### Instructions to follow
Find how many lines of the following entries contain "performance". Reply with the number alone.
=== Supplied material ===
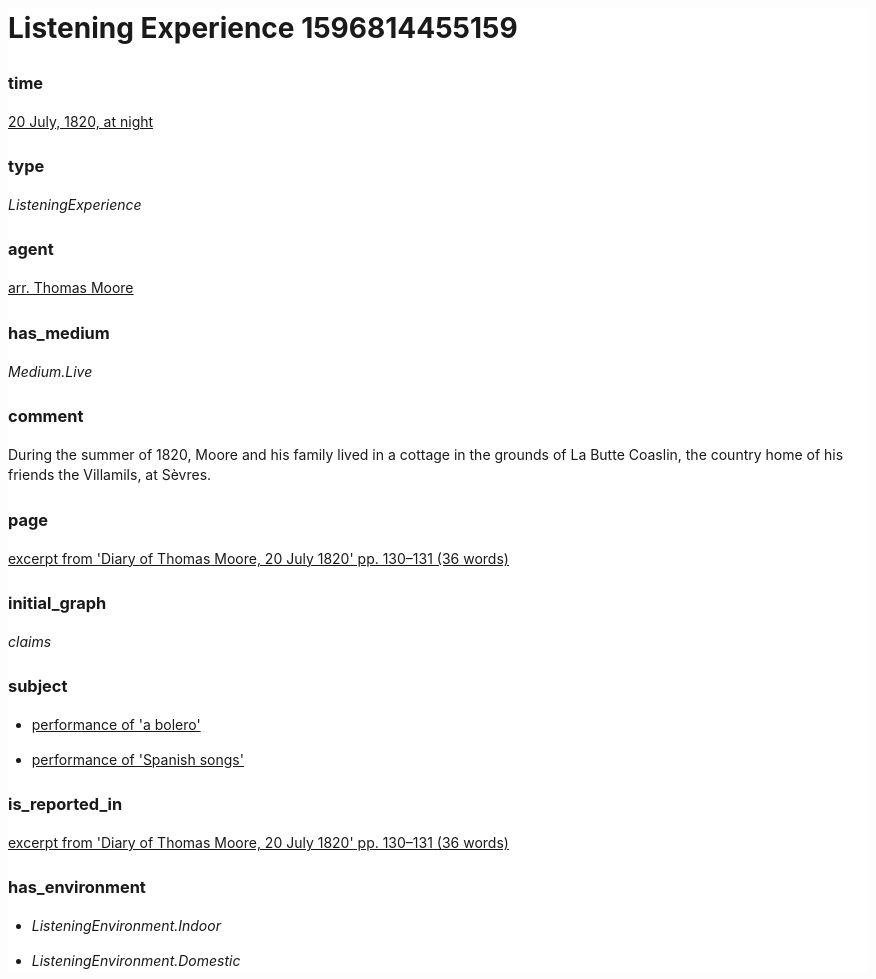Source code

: # Listening Experience 1596814455159

### time


[20 July, 1820, at night](#20-July-1820-at-night)

### type


*ListeningExperience*

### agent


[arr. Thomas Moore](#arr.-Thomas-Moore)

### has_medium


*Medium.Live*

### comment


During the summer of 1820, Moore and his family lived in a cottage in the grounds of La Butte Coaslin, the country home of his friends the Villamils, at Sèvres.

### page


[excerpt from 'Diary of Thomas Moore, 20 July 1820' pp. 130–131 (36 words)](#excerpt-from-'Diary-of-Thomas-Moore-20-July-1820'-pp.-130–131-(36-words))

### initial_graph


*claims*

### subject

 - [performance of 'a bolero'](#performance-of-'a-bolero')

 - [performance of 'Spanish songs'](#performance-of-'Spanish-songs')

### is_reported_in


[excerpt from 'Diary of Thomas Moore, 20 July 1820' pp. 130–131 (36 words)](#excerpt-from-'Diary-of-Thomas-Moore-20-July-1820'-pp.-130–131-(36-words))

### has_environment

 - *ListeningEnvironment.Indoor*

 - *ListeningEnvironment.Domestic*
===
### Response
2